*REQUIREMENTS*
Update the rows below by changing every "scientific name" to "species name". Leave all other text unchanged.

Part of a data file
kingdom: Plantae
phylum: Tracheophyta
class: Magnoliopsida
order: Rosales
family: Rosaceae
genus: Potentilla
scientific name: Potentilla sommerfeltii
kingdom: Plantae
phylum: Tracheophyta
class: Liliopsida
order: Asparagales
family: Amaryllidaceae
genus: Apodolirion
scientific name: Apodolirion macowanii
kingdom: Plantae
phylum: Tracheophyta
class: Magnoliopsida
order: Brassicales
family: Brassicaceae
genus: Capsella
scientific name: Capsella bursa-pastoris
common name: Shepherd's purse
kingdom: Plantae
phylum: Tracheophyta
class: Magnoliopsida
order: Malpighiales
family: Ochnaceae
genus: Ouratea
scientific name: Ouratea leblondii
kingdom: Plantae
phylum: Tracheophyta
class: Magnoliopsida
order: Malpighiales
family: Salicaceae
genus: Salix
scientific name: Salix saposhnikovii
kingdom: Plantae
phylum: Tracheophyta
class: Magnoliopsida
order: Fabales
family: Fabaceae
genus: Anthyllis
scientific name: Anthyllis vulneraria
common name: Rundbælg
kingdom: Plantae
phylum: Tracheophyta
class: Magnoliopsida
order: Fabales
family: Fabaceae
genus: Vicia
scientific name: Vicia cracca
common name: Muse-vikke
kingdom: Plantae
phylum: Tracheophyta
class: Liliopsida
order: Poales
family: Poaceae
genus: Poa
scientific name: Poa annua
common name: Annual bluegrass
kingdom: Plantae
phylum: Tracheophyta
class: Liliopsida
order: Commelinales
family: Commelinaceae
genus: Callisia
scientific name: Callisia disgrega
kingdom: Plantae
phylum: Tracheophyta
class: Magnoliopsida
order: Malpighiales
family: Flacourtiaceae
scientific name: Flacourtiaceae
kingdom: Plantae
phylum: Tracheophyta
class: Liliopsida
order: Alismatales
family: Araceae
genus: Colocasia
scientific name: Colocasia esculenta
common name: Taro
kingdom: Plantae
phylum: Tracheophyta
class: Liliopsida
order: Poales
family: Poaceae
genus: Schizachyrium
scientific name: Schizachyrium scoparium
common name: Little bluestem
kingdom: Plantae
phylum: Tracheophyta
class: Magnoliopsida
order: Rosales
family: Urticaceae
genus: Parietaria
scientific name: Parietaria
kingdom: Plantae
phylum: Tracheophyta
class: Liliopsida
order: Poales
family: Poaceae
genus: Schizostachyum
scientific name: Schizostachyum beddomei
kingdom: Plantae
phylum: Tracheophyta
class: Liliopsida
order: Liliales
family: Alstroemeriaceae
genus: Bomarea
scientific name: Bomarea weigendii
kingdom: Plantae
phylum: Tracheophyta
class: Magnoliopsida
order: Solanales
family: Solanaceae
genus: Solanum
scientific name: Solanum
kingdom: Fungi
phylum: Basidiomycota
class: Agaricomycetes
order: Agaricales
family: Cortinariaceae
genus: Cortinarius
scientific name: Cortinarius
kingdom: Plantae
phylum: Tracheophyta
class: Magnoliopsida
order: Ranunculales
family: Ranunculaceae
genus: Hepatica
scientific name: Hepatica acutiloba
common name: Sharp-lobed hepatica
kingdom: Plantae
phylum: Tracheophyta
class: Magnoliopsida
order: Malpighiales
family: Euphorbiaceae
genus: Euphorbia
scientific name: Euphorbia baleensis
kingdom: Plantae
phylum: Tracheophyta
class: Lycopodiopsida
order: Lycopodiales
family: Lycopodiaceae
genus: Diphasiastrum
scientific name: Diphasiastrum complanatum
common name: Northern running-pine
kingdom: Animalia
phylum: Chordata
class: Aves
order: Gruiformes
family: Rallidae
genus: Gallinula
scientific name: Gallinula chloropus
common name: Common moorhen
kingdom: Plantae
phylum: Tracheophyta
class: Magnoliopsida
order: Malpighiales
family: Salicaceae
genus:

*RESULT OF THIS TASK*
kingdom: Plantae
phylum: Tracheophyta
class: Magnoliopsida
order: Rosales
family: Rosaceae
genus: Potentilla
species name: Potentilla sommerfeltii
kingdom: Plantae
phylum: Tracheophyta
class: Liliopsida
order: Asparagales
family: Amaryllidaceae
genus: Apodolirion
species name: Apodolirion macowanii
kingdom: Plantae
phylum: Tracheophyta
class: Magnoliopsida
order: Brassicales
family: Brassicaceae
genus: Capsella
species name: Capsella bursa-pastoris
common name: Shepherd's purse
kingdom: Plantae
phylum: Tracheophyta
class: Magnoliopsida
order: Malpighiales
family: Ochnaceae
genus: Ouratea
species name: Ouratea leblondii
kingdom: Plantae
phylum: Tracheophyta
class: Magnoliopsida
order: Malpighiales
family: Salicaceae
genus: Salix
species name: Salix saposhnikovii
kingdom: Plantae
phylum: Tracheophyta
class: Magnoliopsida
order: Fabales
family: Fabaceae
genus: Anthyllis
species name: Anthyllis vulneraria
common name: Rundbælg
kingdom: Plantae
phylum: Tracheophyta
class: Magnoliopsida
order: Fabales
family: Fabaceae
genus: Vicia
species name: Vicia cracca
common name: Muse-vikke
kingdom: Plantae
phylum: Tracheophyta
class: Liliopsida
order: Poales
family: Poaceae
genus: Poa
species name: Poa annua
common name: Annual bluegrass
kingdom: Plantae
phylum: Tracheophyta
class: Liliopsida
order: Commelinales
family: Commelinaceae
genus: Callisia
species name: Callisia disgrega
kingdom: Plantae
phylum: Tracheophyta
class: Magnoliopsida
order: Malpighiales
family: Flacourtiaceae
species name: Flacourtiaceae
kingdom: Plantae
phylum: Tracheophyta
class: Liliopsida
order: Alismatales
family: Araceae
genus: Colocasia
species name: Colocasia esculenta
common name: Taro
kingdom: Plantae
phylum: Tracheophyta
class: Liliopsida
order: Poales
family: Poaceae
genus: Schizachyrium
species name: Schizachyrium scoparium
common name: Little bluestem
kingdom: Plantae
phylum: Tracheophyta
class: Magnoliopsida
order: Rosales
family: Urticaceae
genus: Parietaria
species name: Parietaria
kingdom: Plantae
phylum: Tracheophyta
class: Liliopsida
order: Poales
family: Poaceae
genus: Schizostachyum
species name: Schizostachyum beddomei
kingdom: Plantae
phylum: Tracheophyta
class: Liliopsida
order: Liliales
family: Alstroemeriaceae
genus: Bomarea
species name: Bomarea weigendii
kingdom: Plantae
phylum: Tracheophyta
class: Magnoliopsida
order: Solanales
family: Solanaceae
genus: Solanum
species name: Solanum
kingdom: Fungi
phylum: Basidiomycota
class: Agaricomycetes
order: Agaricales
family: Cortinariaceae
genus: Cortinarius
species name: Cortinarius
kingdom: Plantae
phylum: Tracheophyta
class: Magnoliopsida
order: Ranunculales
family: Ranunculaceae
genus: Hepatica
species name: Hepatica acutiloba
common name: Sharp-lobed hepatica
kingdom: Plantae
phylum: Tracheophyta
class: Magnoliopsida
order: Malpighiales
family: Euphorbiaceae
genus: Euphorbia
species name: Euphorbia baleensis
kingdom: Plantae
phylum: Tracheophyta
class: Lycopodiopsida
order: Lycopodiales
family: Lycopodiaceae
genus: Diphasiastrum
species name: Diphasiastrum complanatum
common name: Northern running-pine
kingdom: Animalia
phylum: Chordata
class: Aves
order: Gruiformes
family: Rallidae
genus: Gallinula
species name: Gallinula chloropus
common name: Common moorhen
kingdom: Plantae
phylum: Tracheophyta
class: Magnoliopsida
order: Malpighiales
family: Salicaceae
genus:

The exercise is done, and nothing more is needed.